Il frissonna, bien malgré lui. Il ne savait pas tout à fait ce que cela signifiait, si elle comptait lui parler, ou si c’était là sa façon de lui claquer la porte des confidences au nez. Pourtant, il n’insista pas ; il n’esquissa qu’un geste de recul afin de libérer la portière, et puis s’en retourna de son propre côté, où il s’installa sans prononcer le moindre des mots. Le sachet qui embaumait la douce odeur de viennoiseries, il le posa sur la boîte à gants, renonçant pour le moment à son pain aux baies qu’il n’était de toute façon pas certain d’être capable d’avaler à l’heure actuelle. Il y avait un silence à la limite du pesant, et l’atmosphère lourde qui régnait à l’intérieur de l’habitacle lui nouait un noeud dans la gorge, sans qu’il ne soit trop capable d’en deviner l’origine. L’angoisse, l’appréhension, tout du moins quelque chose qui y était semblable ; il n’aimait pas ça, cette impression que les choses lui échappaient, ne dépendaient pas de lui, que c’était inéluctable et que même lui n’y pouvait rien.
Il réalisa, à l’instant précis où il comprit ; le silence s’éternisait de trop, son regard ambré était soigneusement évité, elle ne s’était pas rattachée. Au fond de lui, il le su, comme on sait que le jour se lèvera demain, ou que les dernières neiges fondront sous les premiers rayons de soleil : elle allait parler. Et, finalement, c’était peut-être au moins tout aussi oppressant que l’ignorance qu’il côtoyait jusqu’alors.
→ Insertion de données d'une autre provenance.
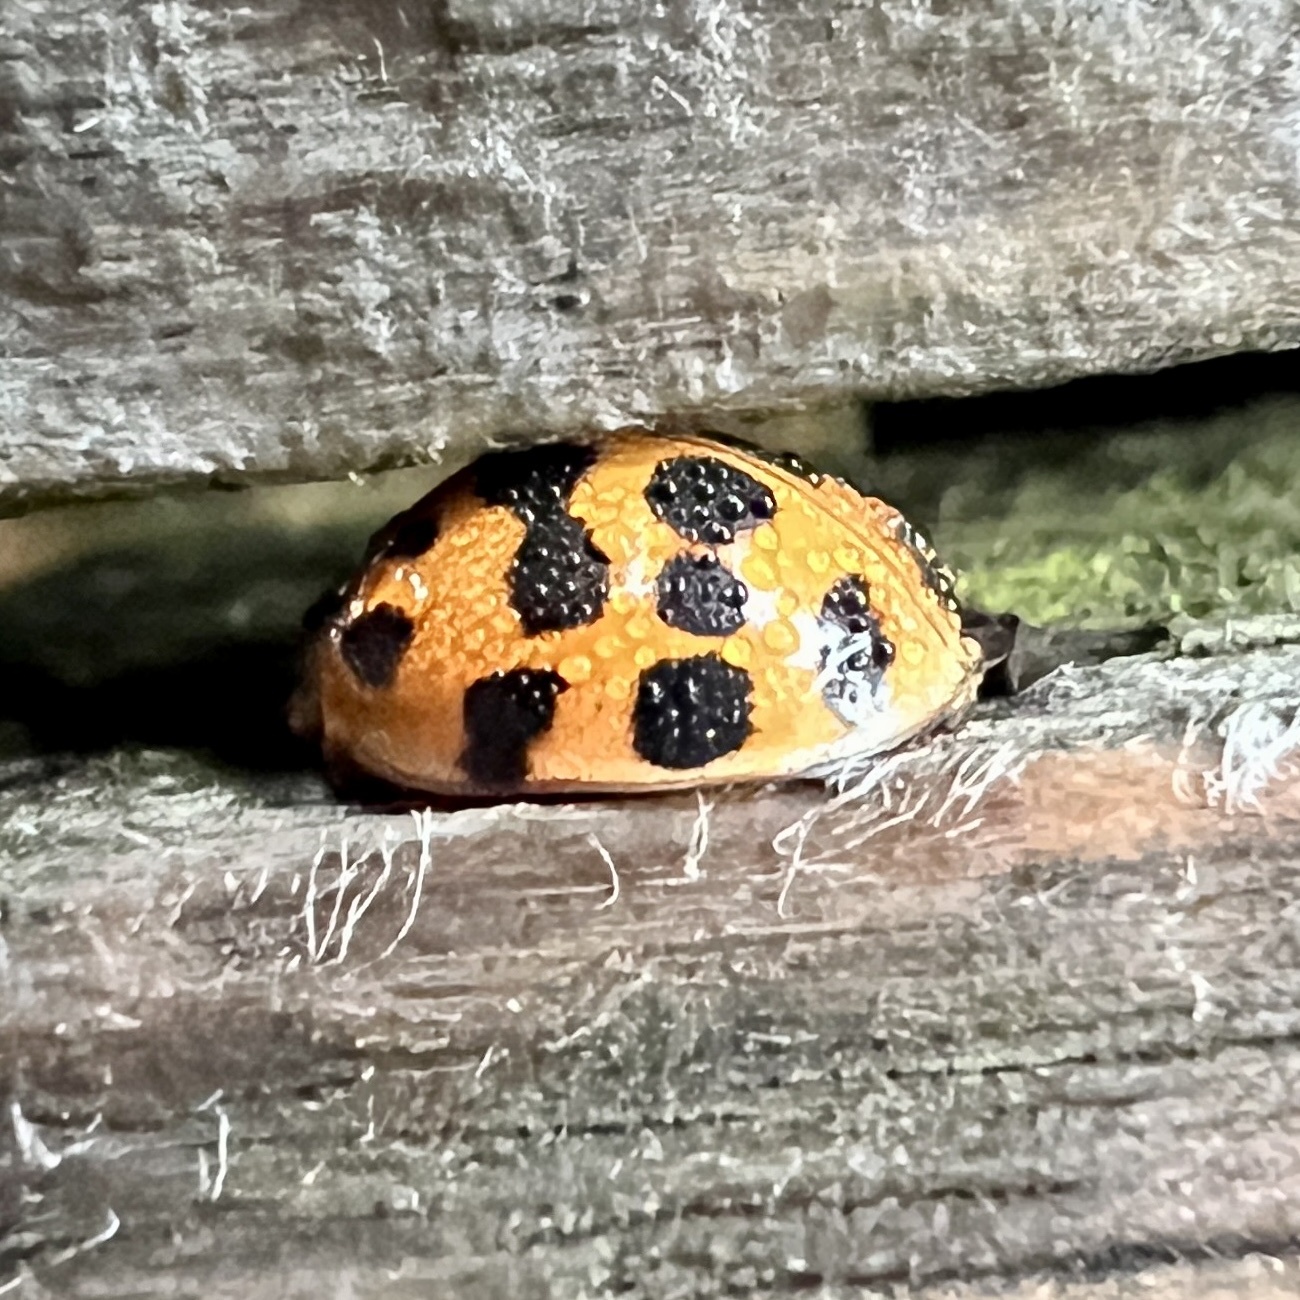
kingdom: Animalia
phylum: Arthropoda
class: Insecta
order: Coleoptera
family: Coccinellidae
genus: Harmonia
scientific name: Harmonia axyridis
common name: Harlequin ladybird
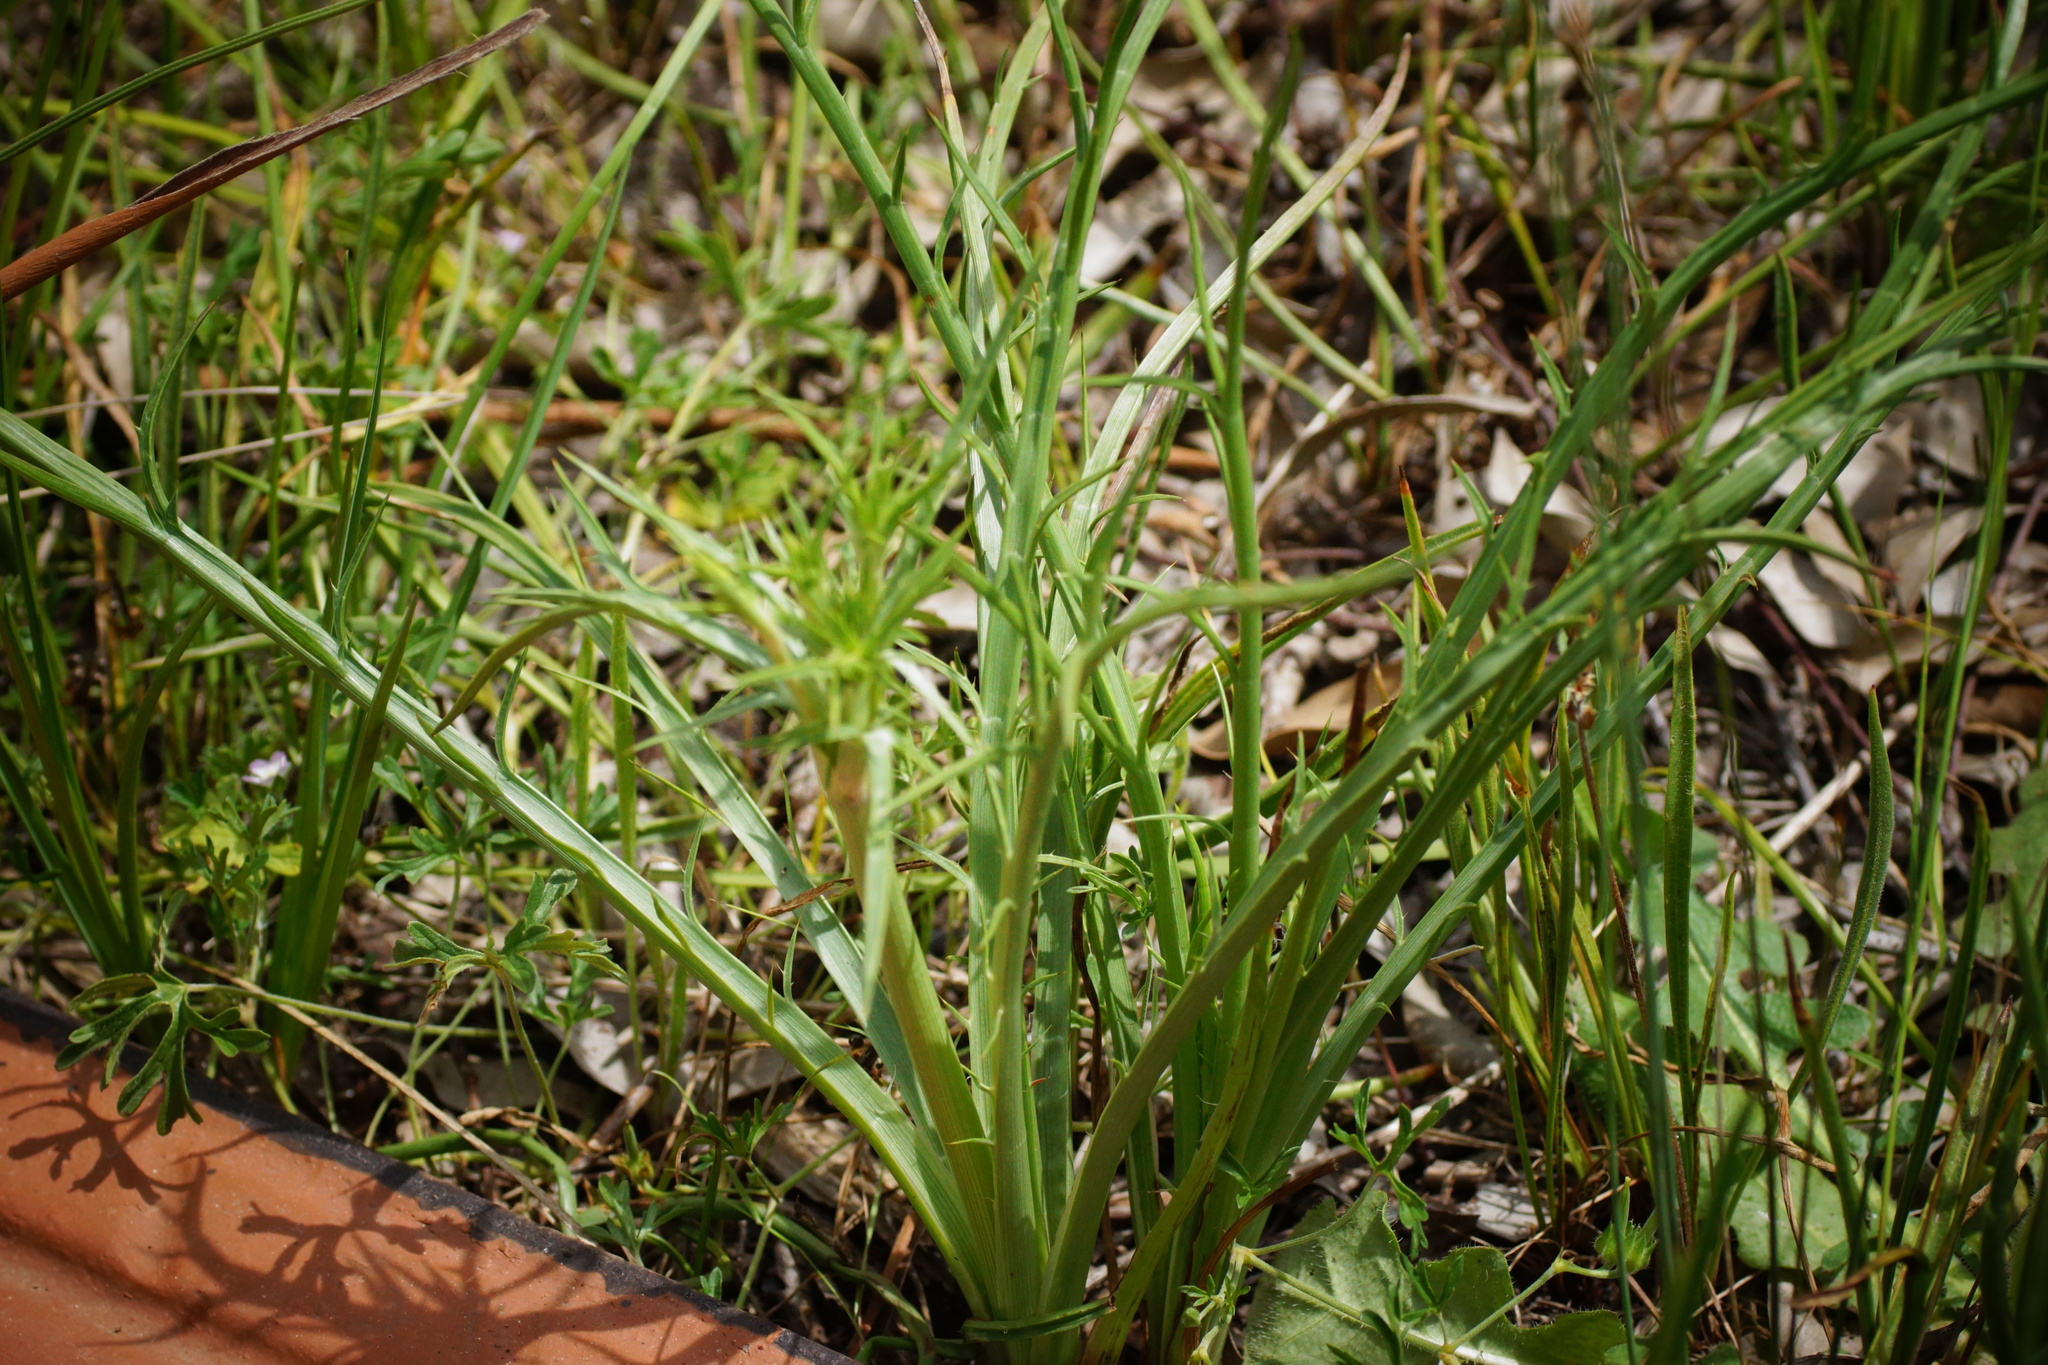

« J’avais un frère jumeau avant, Saul. (il eut, une seconde, comme la sensation que son souffle se coupait ; il n’osa plus un seul mouvement, comme si tout pouvait la couper dans son récit et faire qu’elle n’en reprenne jamais le fil) On habitait Unionpolis quand j’avais quinze ans parce que j’étudiais dans une école de médecine à l’époque. »

Il haussa un sourcil, stupéfait ; quinze ans, études de médecine ? Dans d’autres circonstances, sans doute aurait-il laissé échapper un sifflement admiratif. Mais la gravité de la situation l’empêcha d’avoir une réaction si frivole, si désinvolte. Pour autant, une part de lui prenait conscience qu’il ne savait véritablement rien d’elle, du moins rien d’autre que les banalités du quotidien, mais pas ce qu’elle était, ce qu’elle aimait. Il cilla ; médecine, hein ? L’idée était venu le frapper, aussi sûrement que les coups qu’il avait pris en plein visage, lors de sa dernière mission : elle n’était pas Lorelei. A vrai dire, il était incapable de savoir si ça le rassurait, ou si ça l’inquiétait de voir tout à coup le fantôme s’effriter entre Cerise et lui. Qu’importe.

« Un soir en rentrant de l’école, une bande de mecs nous est tombée dessus. Je sais pas, nos têtes devaient pas leur revenir, ils étaient peut-être frustrés que j’ai pu entrer dans cette école avant tout le monde, j’en sais rien du tout. Mais ils lui ont si bien tapé dessus qu’il est mort après une semaine de coma. »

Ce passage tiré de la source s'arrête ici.